(Stored data)
<<<<

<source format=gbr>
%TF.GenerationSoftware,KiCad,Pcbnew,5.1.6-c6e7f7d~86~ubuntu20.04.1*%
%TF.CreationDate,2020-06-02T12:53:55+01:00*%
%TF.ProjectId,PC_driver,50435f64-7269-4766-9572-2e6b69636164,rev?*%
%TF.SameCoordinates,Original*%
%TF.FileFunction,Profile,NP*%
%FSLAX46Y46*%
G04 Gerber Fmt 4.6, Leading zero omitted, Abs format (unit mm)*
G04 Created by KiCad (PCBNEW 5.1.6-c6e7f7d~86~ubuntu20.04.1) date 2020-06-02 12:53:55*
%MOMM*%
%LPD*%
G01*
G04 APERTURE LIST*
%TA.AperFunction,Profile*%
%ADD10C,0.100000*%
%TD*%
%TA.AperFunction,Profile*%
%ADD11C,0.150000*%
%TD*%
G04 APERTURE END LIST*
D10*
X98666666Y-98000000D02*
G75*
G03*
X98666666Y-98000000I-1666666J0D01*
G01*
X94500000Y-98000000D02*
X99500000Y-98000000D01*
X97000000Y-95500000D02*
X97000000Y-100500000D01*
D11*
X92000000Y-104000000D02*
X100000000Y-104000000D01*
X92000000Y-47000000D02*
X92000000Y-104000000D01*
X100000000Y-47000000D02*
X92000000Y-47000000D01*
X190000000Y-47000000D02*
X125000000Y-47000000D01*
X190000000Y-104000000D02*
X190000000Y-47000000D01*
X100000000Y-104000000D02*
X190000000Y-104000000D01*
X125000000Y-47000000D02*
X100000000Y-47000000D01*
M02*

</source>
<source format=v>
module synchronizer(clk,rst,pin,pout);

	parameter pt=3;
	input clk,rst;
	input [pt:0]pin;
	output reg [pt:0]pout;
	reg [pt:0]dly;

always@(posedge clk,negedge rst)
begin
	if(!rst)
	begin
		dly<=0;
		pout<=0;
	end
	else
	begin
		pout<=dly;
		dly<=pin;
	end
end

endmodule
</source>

>>>>
<<<<

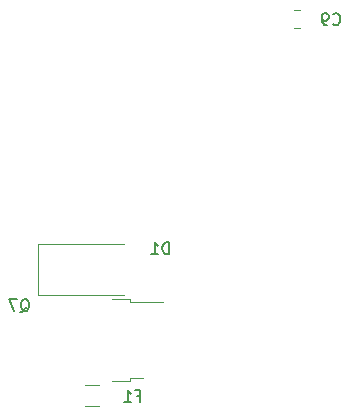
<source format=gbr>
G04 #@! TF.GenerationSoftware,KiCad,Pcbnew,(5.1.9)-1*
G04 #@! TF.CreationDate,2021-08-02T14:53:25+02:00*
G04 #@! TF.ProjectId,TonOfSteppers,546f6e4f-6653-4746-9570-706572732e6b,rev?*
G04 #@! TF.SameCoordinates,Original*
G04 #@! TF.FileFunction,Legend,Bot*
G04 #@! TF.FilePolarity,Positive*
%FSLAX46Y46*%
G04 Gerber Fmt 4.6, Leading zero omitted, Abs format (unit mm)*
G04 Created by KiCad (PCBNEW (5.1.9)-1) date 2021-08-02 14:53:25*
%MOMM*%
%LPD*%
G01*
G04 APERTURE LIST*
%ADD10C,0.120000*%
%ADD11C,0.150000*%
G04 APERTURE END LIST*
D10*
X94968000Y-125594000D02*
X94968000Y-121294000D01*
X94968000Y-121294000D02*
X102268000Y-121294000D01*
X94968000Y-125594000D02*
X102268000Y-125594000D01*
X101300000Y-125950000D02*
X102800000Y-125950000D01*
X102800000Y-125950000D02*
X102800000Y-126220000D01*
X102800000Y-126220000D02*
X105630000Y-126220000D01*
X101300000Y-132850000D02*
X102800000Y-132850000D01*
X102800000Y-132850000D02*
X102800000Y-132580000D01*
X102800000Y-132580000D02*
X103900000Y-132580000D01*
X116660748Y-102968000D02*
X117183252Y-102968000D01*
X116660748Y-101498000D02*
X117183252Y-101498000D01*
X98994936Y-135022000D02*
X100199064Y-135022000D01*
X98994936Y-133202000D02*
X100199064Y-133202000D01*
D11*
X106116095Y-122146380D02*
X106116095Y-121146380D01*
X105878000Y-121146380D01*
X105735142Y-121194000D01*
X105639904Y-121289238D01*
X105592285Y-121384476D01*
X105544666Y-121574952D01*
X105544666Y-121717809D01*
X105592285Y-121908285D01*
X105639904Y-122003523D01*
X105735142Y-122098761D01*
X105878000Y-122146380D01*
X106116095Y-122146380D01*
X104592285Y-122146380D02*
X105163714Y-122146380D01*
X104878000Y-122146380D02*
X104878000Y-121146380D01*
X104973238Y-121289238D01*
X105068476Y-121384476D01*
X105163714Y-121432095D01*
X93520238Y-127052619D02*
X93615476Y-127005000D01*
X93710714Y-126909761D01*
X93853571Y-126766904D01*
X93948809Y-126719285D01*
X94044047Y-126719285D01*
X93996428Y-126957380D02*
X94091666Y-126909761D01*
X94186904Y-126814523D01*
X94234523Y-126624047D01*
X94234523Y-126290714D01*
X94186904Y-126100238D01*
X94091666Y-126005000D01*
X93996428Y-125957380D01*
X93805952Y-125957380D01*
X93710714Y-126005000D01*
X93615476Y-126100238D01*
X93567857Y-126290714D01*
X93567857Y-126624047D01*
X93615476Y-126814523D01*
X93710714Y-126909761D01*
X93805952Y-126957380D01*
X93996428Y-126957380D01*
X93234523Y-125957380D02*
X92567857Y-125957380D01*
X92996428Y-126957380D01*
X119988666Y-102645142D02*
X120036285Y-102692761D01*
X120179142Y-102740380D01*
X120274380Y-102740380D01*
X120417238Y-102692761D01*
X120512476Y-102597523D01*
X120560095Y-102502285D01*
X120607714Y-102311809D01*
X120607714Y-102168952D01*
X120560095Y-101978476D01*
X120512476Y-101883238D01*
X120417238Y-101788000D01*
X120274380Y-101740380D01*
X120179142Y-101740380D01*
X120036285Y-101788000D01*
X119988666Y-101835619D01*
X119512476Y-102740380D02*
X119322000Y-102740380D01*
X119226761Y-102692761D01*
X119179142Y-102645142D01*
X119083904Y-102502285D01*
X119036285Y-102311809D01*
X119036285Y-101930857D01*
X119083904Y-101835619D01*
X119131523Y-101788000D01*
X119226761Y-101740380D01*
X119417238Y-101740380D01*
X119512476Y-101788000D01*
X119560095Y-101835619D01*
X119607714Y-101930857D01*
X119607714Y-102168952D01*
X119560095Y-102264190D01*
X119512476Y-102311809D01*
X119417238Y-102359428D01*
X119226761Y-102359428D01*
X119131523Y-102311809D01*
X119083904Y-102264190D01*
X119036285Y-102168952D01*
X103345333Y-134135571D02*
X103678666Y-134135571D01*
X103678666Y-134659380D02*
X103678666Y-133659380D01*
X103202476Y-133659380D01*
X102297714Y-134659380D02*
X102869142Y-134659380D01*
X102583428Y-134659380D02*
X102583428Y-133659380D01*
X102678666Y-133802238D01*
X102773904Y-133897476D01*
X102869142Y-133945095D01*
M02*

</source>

>>>>

**TASK BRIEF**: Among the entries above, find the line with "X102268000Y-125594000D01*" and the line with "X116660748Y-102968000D02*"; give again exactly these two lines and all lines between them.

**RESPONSE BELOW**:
X102268000Y-125594000D01*
X101300000Y-125950000D02*
X102800000Y-125950000D01*
X102800000Y-125950000D02*
X102800000Y-126220000D01*
X102800000Y-126220000D02*
X105630000Y-126220000D01*
X101300000Y-132850000D02*
X102800000Y-132850000D01*
X102800000Y-132850000D02*
X102800000Y-132580000D01*
X102800000Y-132580000D02*
X103900000Y-132580000D01*
X116660748Y-102968000D02*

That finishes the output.